**** Passage ****

What is acceptable to one person is not acceptable to another.

Does it really harm a student to be in a uniform.
In fact, it can teach him many things.

May I hijack just a little bit.
What should a school do - if a student refuses to take a shower (in school or at home) ?
 

Salty

20,000 Posts Club
Administrator
Everyone has an opinion....but yours happens to limit people’s style. Let’s say I prefer varied sports coats vs assigned blazer uniforms. So why should I be limited to a uniform? I mean, kids are not in the military, unless of course they are forced to be there. Then they should have some selection. However I agree with Salty that a dress code should be established so there is a guideline for decorum.

why? they are in school to learn not to make fashion statements.
 

Reynolds

Well-Known Member
Site Supporter
What is acceptable to one person is not acceptable to another.

Does it really harm a student to be in a uniform.
In fact, it can teach him many things.

May I hijack just a little bit.
What should a school do - if a student refuses to take a shower (in school or at home) ?
Use common sense.
Government forcing citizens to wear uniforms is not the Liberty our founders intended.
 

Earth Wind and Fire

Well-Known Member
Site Supporter
Use common sense.
Government forcing citizens to wear uniforms is not the Liberty our founders intended.
Do you believe they even drilled down enough to detail clothing... i for one do not. But I’m certain they did consern themselves with morality and decorum.

Like you, I do not believe we should be dictating (down to minute detail) apparel selections,we as the adults in the room should suggest not impose. If you have to send a kid home for some dress impropriety then do it as adults, with directness, sensitivity and being advisors (to both the child but more directly to the parents)
 

just-want-peace

Well-Known Member
Site Supporter
I would like to see a "dress code" that some yo-yo could not find some loophole to TOTALLY by-pass the INTENT of the code and still be "legal"!!
Such a code would, IMO, exceed the Obama health care act in # of pages to print!!??

Uniforms could be covered in, again IMO, a couple or three pages, with no loopholes.
 

Sapper Woody

Well-Known Member
I would like to see a "dress code" that some yo-yo could not find some loophole to TOTALLY by-pass the INTENT of the code and still be "legal"!!
Such a code would, IMO, exceed the Obama health care act in # of pages to print!!??

Uniforms could be covered in, again IMO, a couple or three pages, with no loopholes.
That's kind of along my lines of thinking. To use myself as an example, when I was in Bible college, I was somewhat of a troublemaker (usually for humor, and not for anything nefarious). We had a dress code, not a uniform. And because of me, they had to enact a couple of new rules.

The first one was no bowties or bolo ties. We were required to wear a tie. So I did. But evidently my ties weren't satisfactory!

The second was that our suit jackets had to match our pants, and had to be "faculty approved". I still say that my gold and black pinstriped double breasted jacket with bright orange buttons matched the black pants, white shirt, and orange bow-tie I was wearing. But they decided they didn't like my jacket.

Point is, to reduce regulation, a uniform is better. The problem with applying common sense, as some in here have suggested, is that many people lack it. Especially those who wish to skirt the rules already. That young lady is a prime example. Instead of using common sense, she became the biggest distraction she could to get across the message that she wasn't a distraction. That is the height of idiocy; doing something to prove you don't do it.

**** Data ****

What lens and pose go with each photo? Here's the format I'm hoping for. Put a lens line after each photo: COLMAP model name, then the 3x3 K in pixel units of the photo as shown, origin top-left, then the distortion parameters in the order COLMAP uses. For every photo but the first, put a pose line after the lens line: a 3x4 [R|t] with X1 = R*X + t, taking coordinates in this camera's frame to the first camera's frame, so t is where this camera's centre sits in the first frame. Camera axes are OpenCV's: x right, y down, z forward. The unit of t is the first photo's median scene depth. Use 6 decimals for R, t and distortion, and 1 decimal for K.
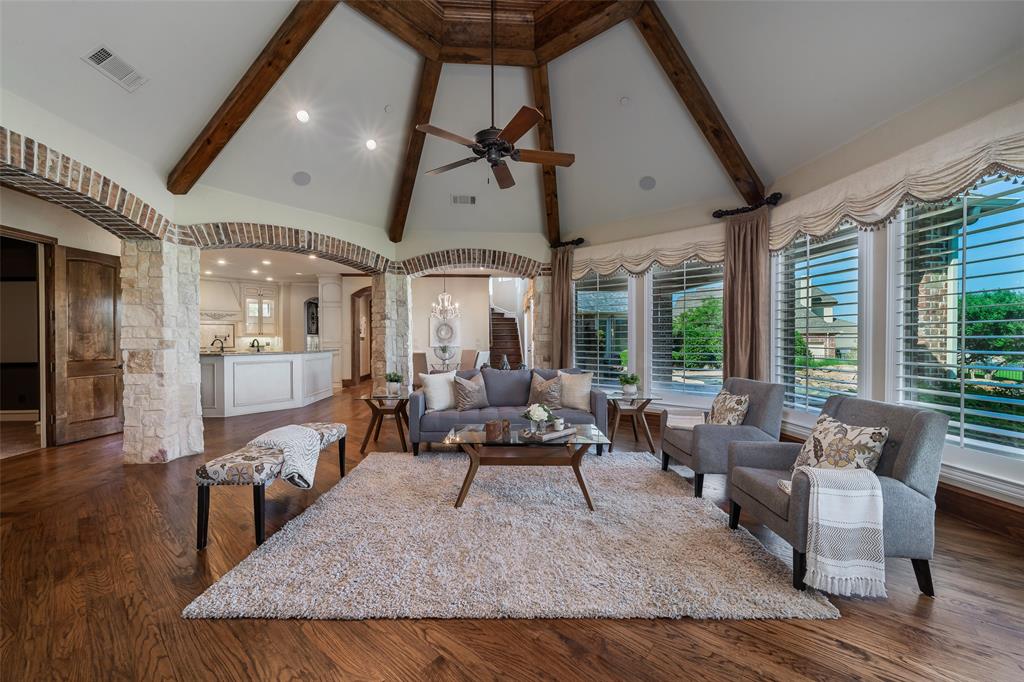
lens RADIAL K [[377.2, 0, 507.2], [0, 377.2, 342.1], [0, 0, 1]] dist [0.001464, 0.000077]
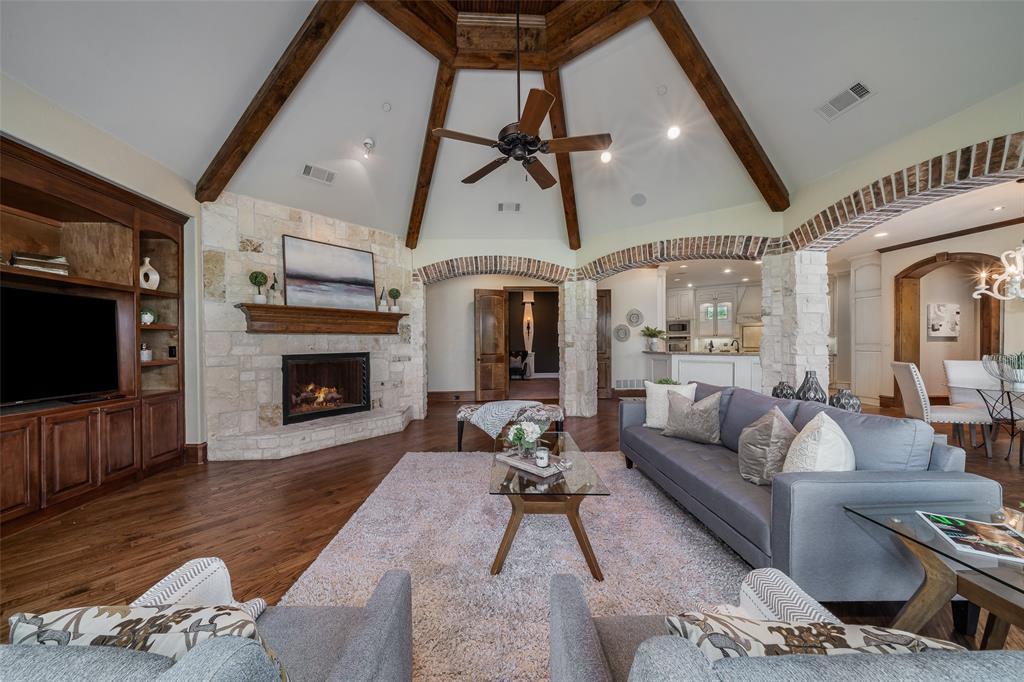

****

> [Assignment 1] Can you write out everything in the forum thread on school uniforms from "That's kind of" down to "ties weren't satisfactory!"?
> [Assignment 2] How would you continue the forum thread on school uniforms past its final sentence?
The data placed after the forum thread on school uniforms is separate material.

> [Task output 1]
That's kind of along my lines of thinking. To use myself as an example, when I was in Bible college, I was somewhat of a troublemaker (usually for humor, and not for anything nefarious). We had a dress code, not a uniform. And because of me, they had to enact a couple of new rules.

The first one was no bowties or bolo ties. We were required to wear a tie. So I did. But evidently my ties weren't satisfactory!

> [Task output 2]
And there is a huge, vast difference between the government telling people to wear a uniform, and having a uniform at a public school. The comparison is, to me, lunacy. Especially when variation is allowed within the uniform. The whole idea of a uniform is to bring the students to equal footing. Again, the rich don't dress better than the poor, as a great example.

Trying to equate school mandated uniforms with government indoctrination, and then saying people should use common sense is a hilarious bit of irony in my mind.
 

Reynolds

Well-Known Member
Site Supporter
That's kind of along my lines of thinking. To use myself as an example, when I was in Bible college, I was somewhat of a troublemaker (usually for humor, and not for anything nefarious). We had a dress code, not a uniform. And because of me, they had to enact a couple of new rules.

The first one was no bowties or bolo ties. We were required to wear a tie. So I did. But evidently my ties weren't satisfactory!

The second was that our suit jackets had to match our pants, and had to be "faculty approved". I still say that my gold and black pinstriped double breasted jacket with bright orange buttons matched the black pants, white shirt, and orange bow-tie I was wearing. But they decided they didn't like my jacket.

Point is, to reduce regulation, a uniform is better. The problem with applying common sense, as some in here have suggested, is that many people lack it. Especially those who wish to skirt the rules already. That young lady is a prime example. Instead of using common sense, she became the biggest distraction she could to get across the message that she wasn't a distraction. That is the height of idiocy; doing something to prove you don't do it.

And there is a huge, vast difference between the government telling people to wear a uniform, and having a uniform at a public school. The comparison is, to me, lunacy. Especially when variation is allowed within the uniform. The whole idea of a uniform is to bring the students to equal footing. Again, the rich don't dress better than the poor, as a great example.

Trying to equate school mandated uniforms with government indoctrination, and then saying people should use common sense is a hilarious bit of irony in my mind.
The school is an arm of government. Courts are clear on that. Equal, equal, equal, = Communism. We can use the Bible in schools because school is government. No more prayer in schools because school is government. The government is not going to tell my kids what to wear.
 

Sapper Woody

Well-Known Member
The school is an arm of government. Courts are clear on that. Equal, equal, equal, = Communism.
That is such an absurd stretch that I am having trouble even coming up with a way to describe how much of a stretch it is.

First off, equal footing does NOT mean equal in everything. And even though it has been hijacked by the left to mean the unequal privilege given to minorities, PROPER equal opportunity is a biblically sound practice.

Secondly, a uniform in school to help equal opportunities is not even in the same ballpark as communism. Now, if I told the rich students that they had to provide the clothing of the poorer students so that they could dress alike, then that would be more akin to communism.

We can use the Bible in schools because school is government. No more prayer in schools because school is government. The government is not going to tell my kids what to wear.

Honestly, your answers are so far fetched and outside the realm of reality that it's hard to even fathom how you reached these conclusions, much less deal with them in a rational way. A HUGE part of the problems we face in schools is due to the lack of discipline in schools. Uniforms promote discipline, and discourage discrimination.
 

Salty

20,000 Posts Club
Administrator
The school is an arm of government. Courts are clear on that. Equal, equal, equal, = Communism. We can use the Bible in schools because school is government. No more prayer in schools because school is government. The government is not going to tell my kids what to wear.

There are all kinds of rules in public schools Here is a high school - with an 8 page Student handbook -
Are you saying that a student should not be required to obey any of those rules????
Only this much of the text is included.